CVS, Walgreens, Walmart Inc. and Kroger Co. on Monday all announced expansions of COVID-19 drive-through testing sites, with CVS leading the charge. Executives from the chains and other companies joined President Trump late Monday at the White House to announce the massive ramp up of the nationwide testing.
In mid-March, CVS, Walmart, Rite Aid and Walgreens were among the retailers that committed to opening up drive-thru test sites in the parking lots of their stores across the country. Their efforts to date have been somewhat hampered for various reasons, including a lack of adequate lab capacity. On Monday, some of the retailers, including CVS, warned that that ability to roll out the testing is still dependent of having adequate supplies and lab capacity.
“Our industry has been united by the unique role we can play in addressing the pandemic and protecting people’s health,” CVS president and chief executive Larry Merlo said. “We all share the same goal, and that’s dramatically increasing the frequency and efficiency of testing so we can slow the spread of the virus and start to responsibly reopen the economy when experts tell us it’s safe.”
Most of the retailers participating in the testing are operating the sites as drive-thrus in their store parking lots. (No testing is done in stores). To get a test, people must meet the criteria of the Centers for Disease Control and Prevention and make an appointment.
Here is a look at the newly announced testing plans, by chain:
CVS said it expects to have up to 1,000 locations nationwide offering self-swab COVID-19 testing by the end of May, with the goal of processing up to 1.5 million tests per month. It noted, however, that the expansion is “subject to availability of supplies and lab capacity.”
The testing will be scheduled online and take place at select CVS Pharmacy locations in parking lots or at drive-thru windows.
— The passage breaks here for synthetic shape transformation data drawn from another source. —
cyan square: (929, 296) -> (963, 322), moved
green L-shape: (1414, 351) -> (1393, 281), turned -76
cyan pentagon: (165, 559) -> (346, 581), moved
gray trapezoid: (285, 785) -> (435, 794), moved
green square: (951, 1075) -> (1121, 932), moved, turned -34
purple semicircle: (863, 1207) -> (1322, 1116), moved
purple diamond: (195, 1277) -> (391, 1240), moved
Employees participating in the test collection process will maintain safety using personal protective equipment and follow sanitization protocols after each test, CVS said.
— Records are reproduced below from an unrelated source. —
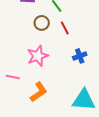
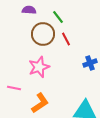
brown circle: (42, 23) -> (43, 34), size x1.5
blue cross: (80, 56) -> (90, 63), moved

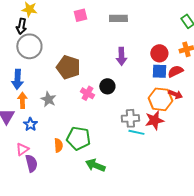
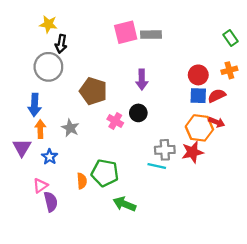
pink square: (80, 15) -> (126, 32), moved, size x1.5
black arrow: (21, 26) -> (61, 44), moved
purple arrow: (121, 56) -> (142, 80), moved
cyan line: (136, 132) -> (157, 166), moved

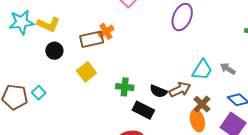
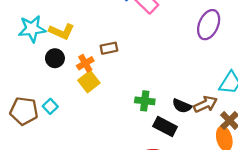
orange cross: (106, 31) -> (85, 63), moved
brown rectangle: (92, 39) -> (109, 48), size x0.7
black circle: (54, 51) -> (55, 58), moved
yellow square: (87, 72) -> (89, 82), moved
CVS Health currently operates large-scale COVID-19 rapid test sites in five states, which were opened through partnerships with the Department of Health and Human Services and governors in Connecticut, Georgia, Massachusetts, Michigan and Rhode Island. Most of the parking lot sites can accommodate up to 1,000 tests per day, and sites are overseen by licensed health care providers from MinuteClinic, the retail medical clinic inside CVS Pharmacy locations, with assistance from CVS pharmacists and other employees.
Walgreens plans to open COVID-19 drive-thru testing locations in 49 U.S. states and Puerto Rico, with the scale and timing of the overall testing expansion is dependent on the availability of tests and overall lab capacity. Once all sites are fully operational, the company expects to test more than 50,000 people each week.
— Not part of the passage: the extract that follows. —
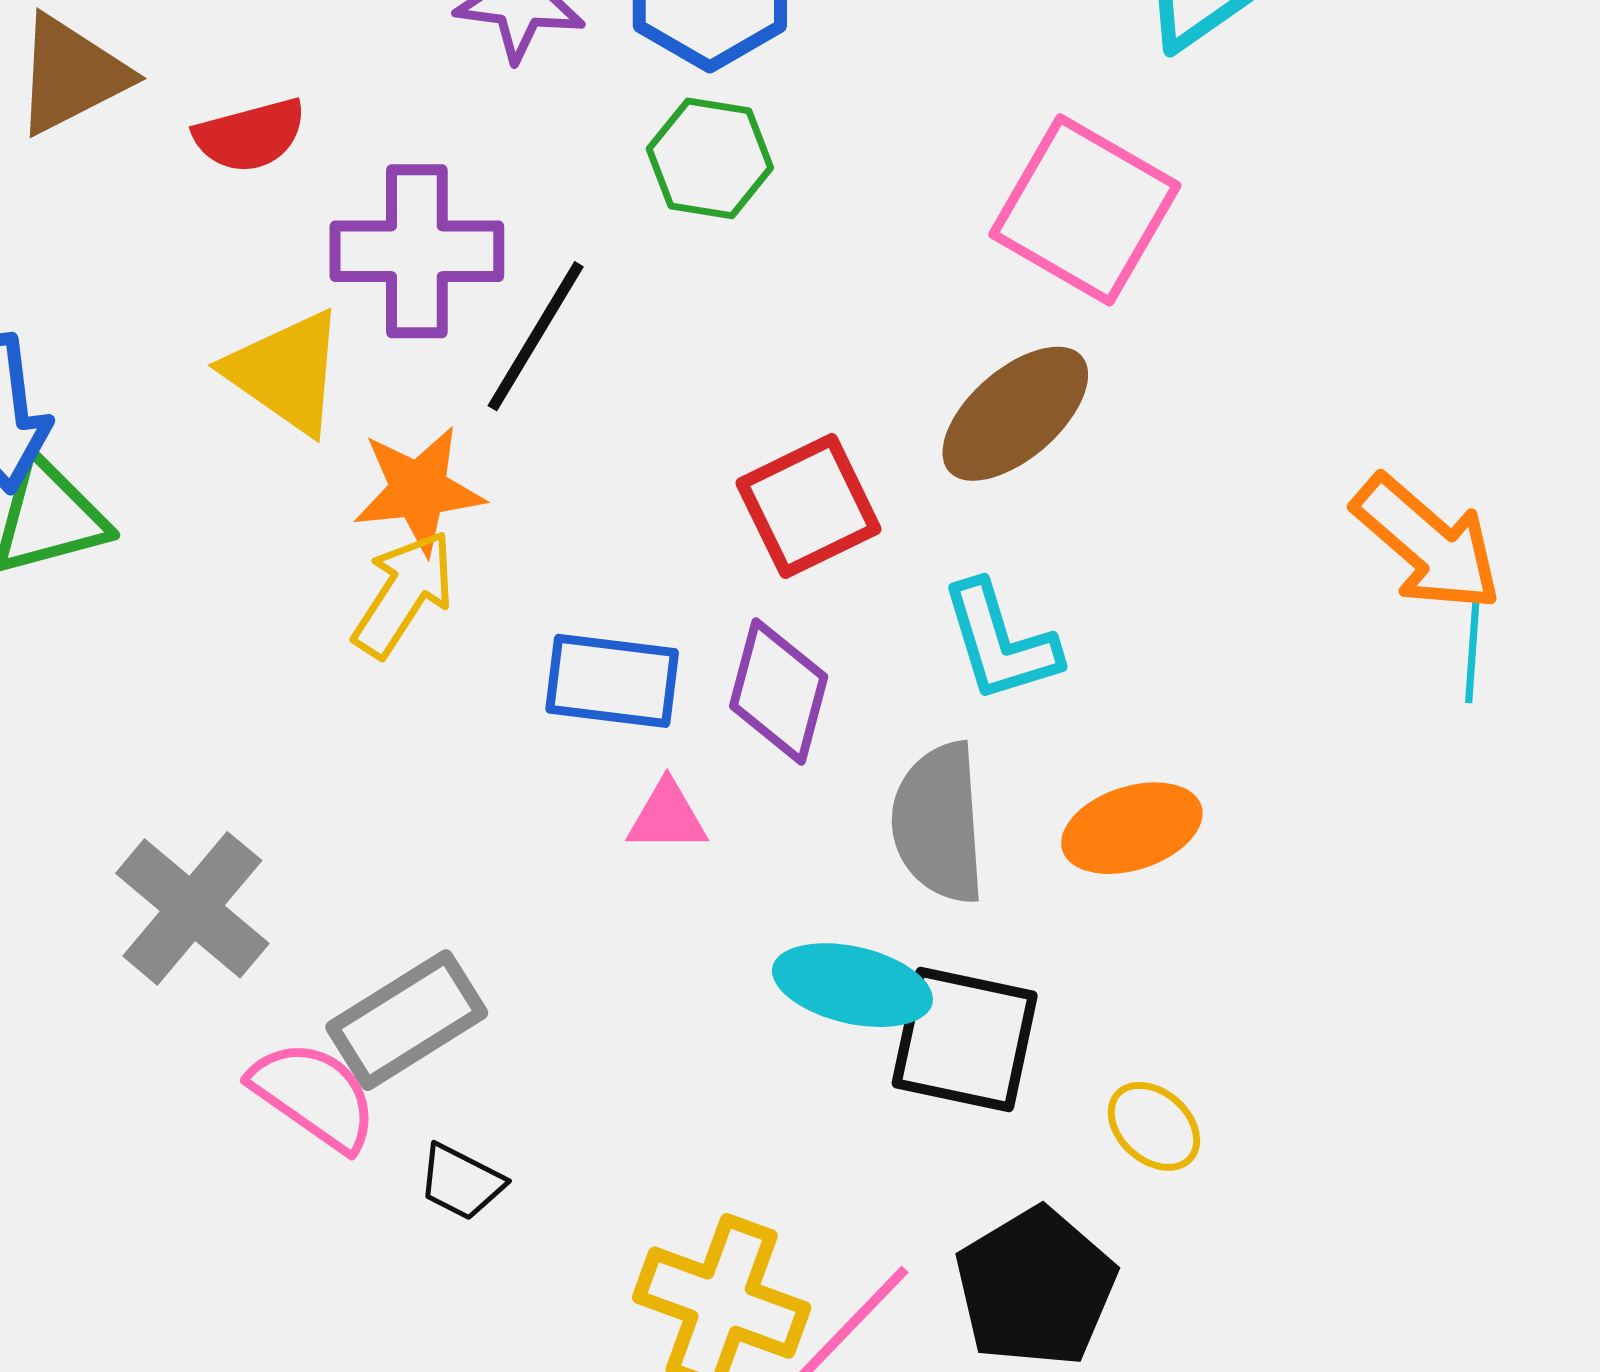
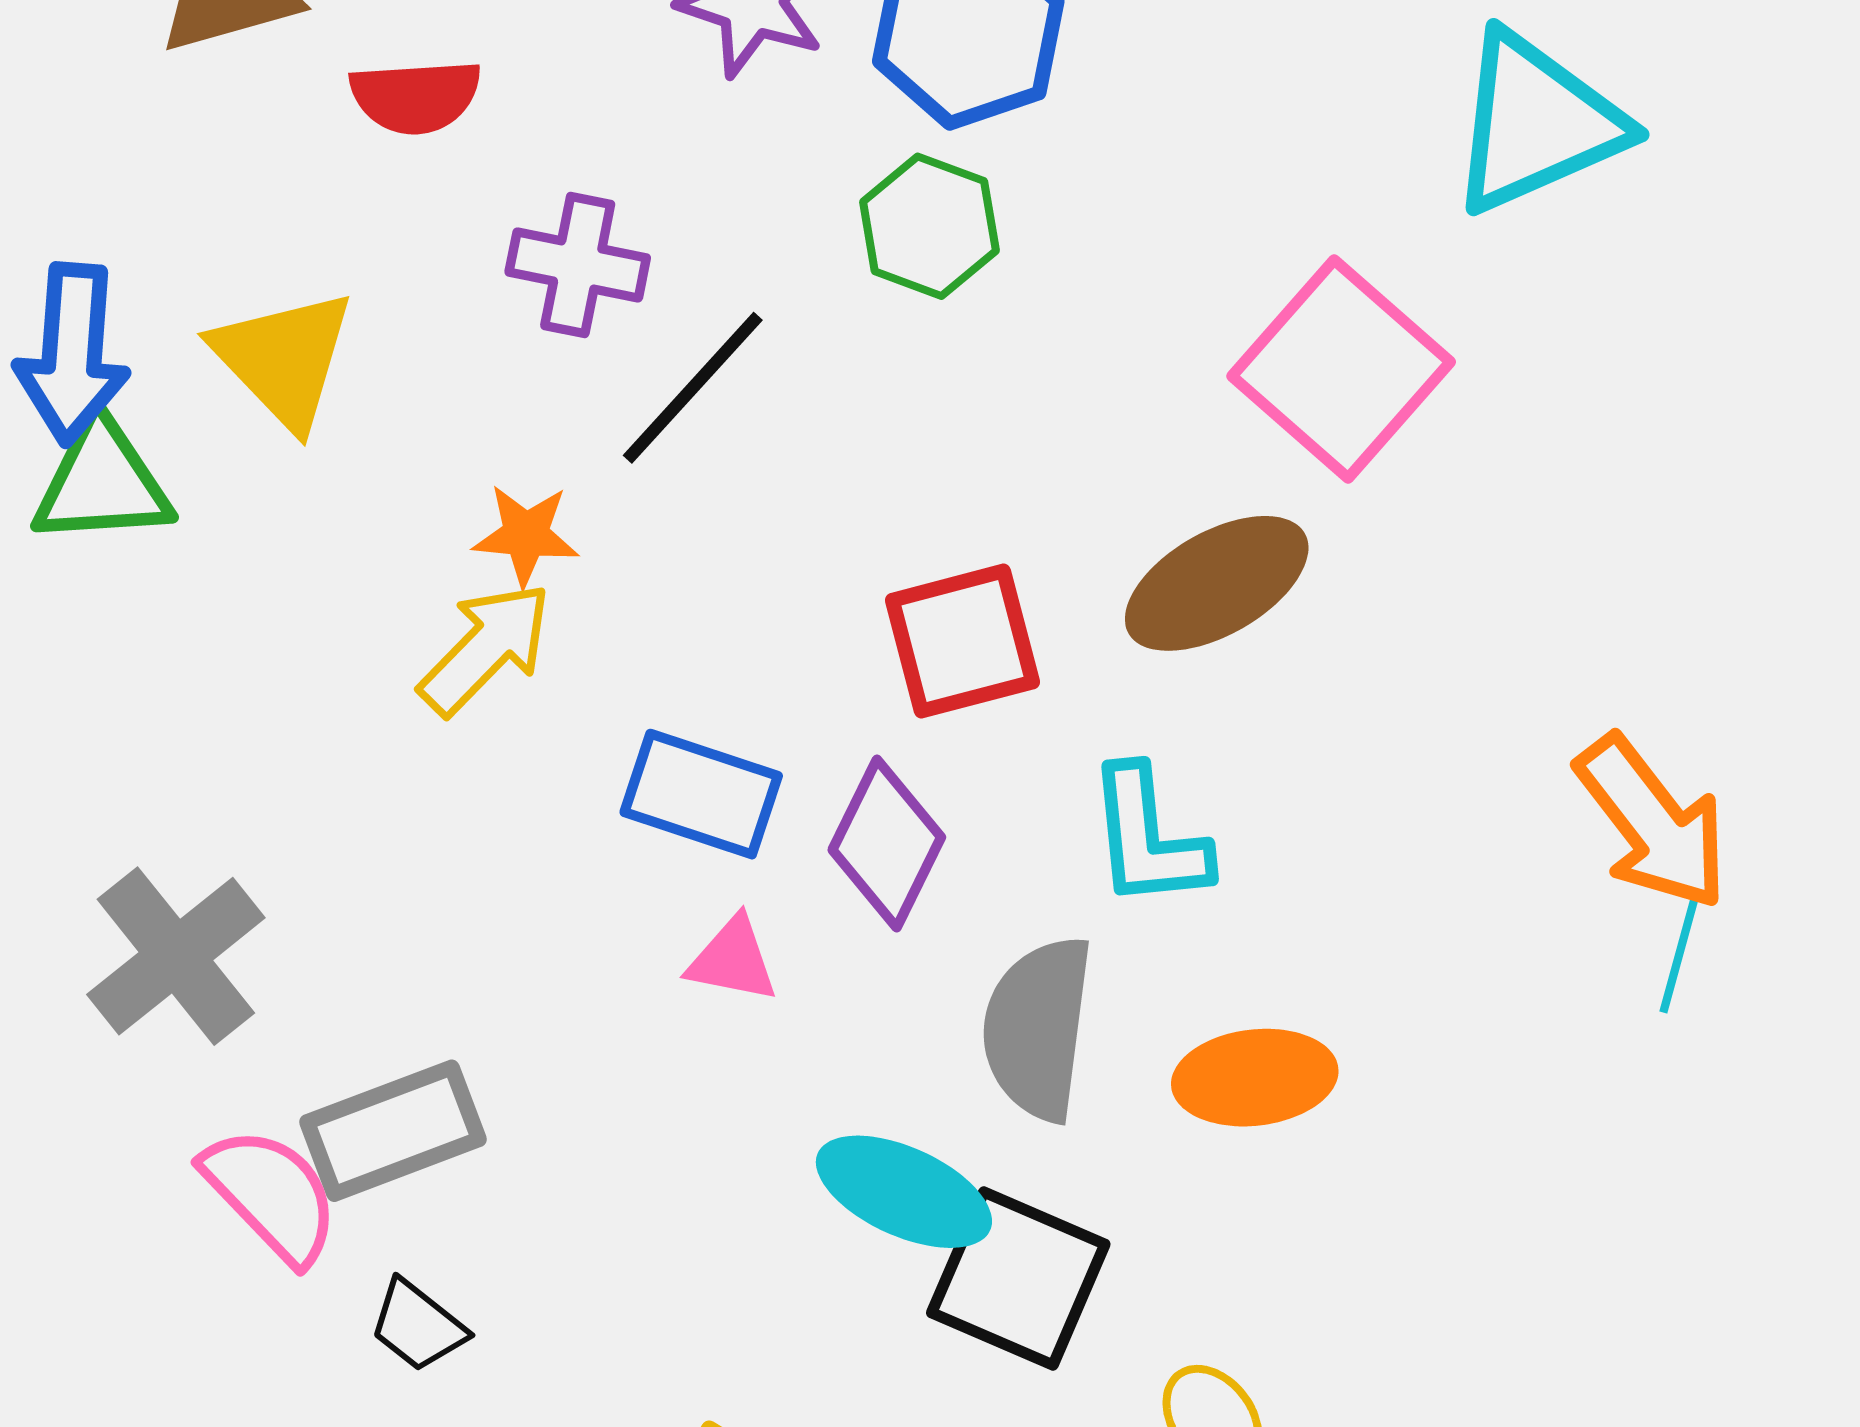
purple cross: (417, 251) -> (578, 265), size x0.7
yellow triangle: (286, 372) -> (284, 359), moved
orange star: (419, 490) -> (526, 535), size x0.7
To date, Walgreens has opened 18 COVID-19 drive-thru testing locations across 11 states. It expects to have 23 sites open in 15 states by the end of the week.
As it expands testing, Walgreens said it will focus its efforts on improving access to testing in underserved communities. In addition, over time it will also be working with companies to provide testing to employees, to help more businesses re-open in the weeks and months ahead.
Walgreens said its planned expansion is being made possible through the retailer’s partnership with LabCorp, with the companies furthering their relationship in order to triple Walgreens’ current testing capacity.
The new testing sites will utilize LabCorp’s COVID-19 nasal swab diagnostic test to determine if an individual currently has the virus. LabCorp is also offering antibody blood testing at more than 100 LabCorp at Walgreens patient service center locations, beginning April 27.
“We are bringing the full force of LabCorp’s science and testing capabilities to serve individuals across the U.S. whether they had the virus or believe they have the virus,” said Adam Schechter, president and CEO of LabCorp.
Drive-thru testing is available by appointment only, and only to individuals who meet eligibility criteria established by the Centers for Disease Control and Prevention.
Kroger Health, the healthcare division of The Kroger Co. plans to expand its drive-thru COVID-19 testing model to 50 locations in more than 12 states to perform up to 100,000 tests by the end of May.
To date, Kroger Health has performed nearly 8,000 tests in 30 locations in Colorado, Indiana, Kentucky, Michigan, Ohio and Tennessee. The company has also launched a pilot for site-specific testing for company associates in Michigan and Colorado.
The nation’s largest retailer is currently supporting 20 testing sites in 12 states. It will open approximately 25 more sites this week, and by the end of May, it anticipates operating more than 100 sites, “assuming there is adequate lab capacity. “With 100 sites, Walmart said it can bring 20,000 tests a week to people who need them, especially in hot spots and underserved areas.
In addition, as new tests emerge–including both nasal and saliva tests to identify if a person has the virus and blood-based (serology) tests looking for antibodies to determine if someone has recovered—and as testing capacity becomes more readily available and it can secure more kits—Walmart said it will be able to utilize our pharmacies to distribute and collect tests at much greater volume.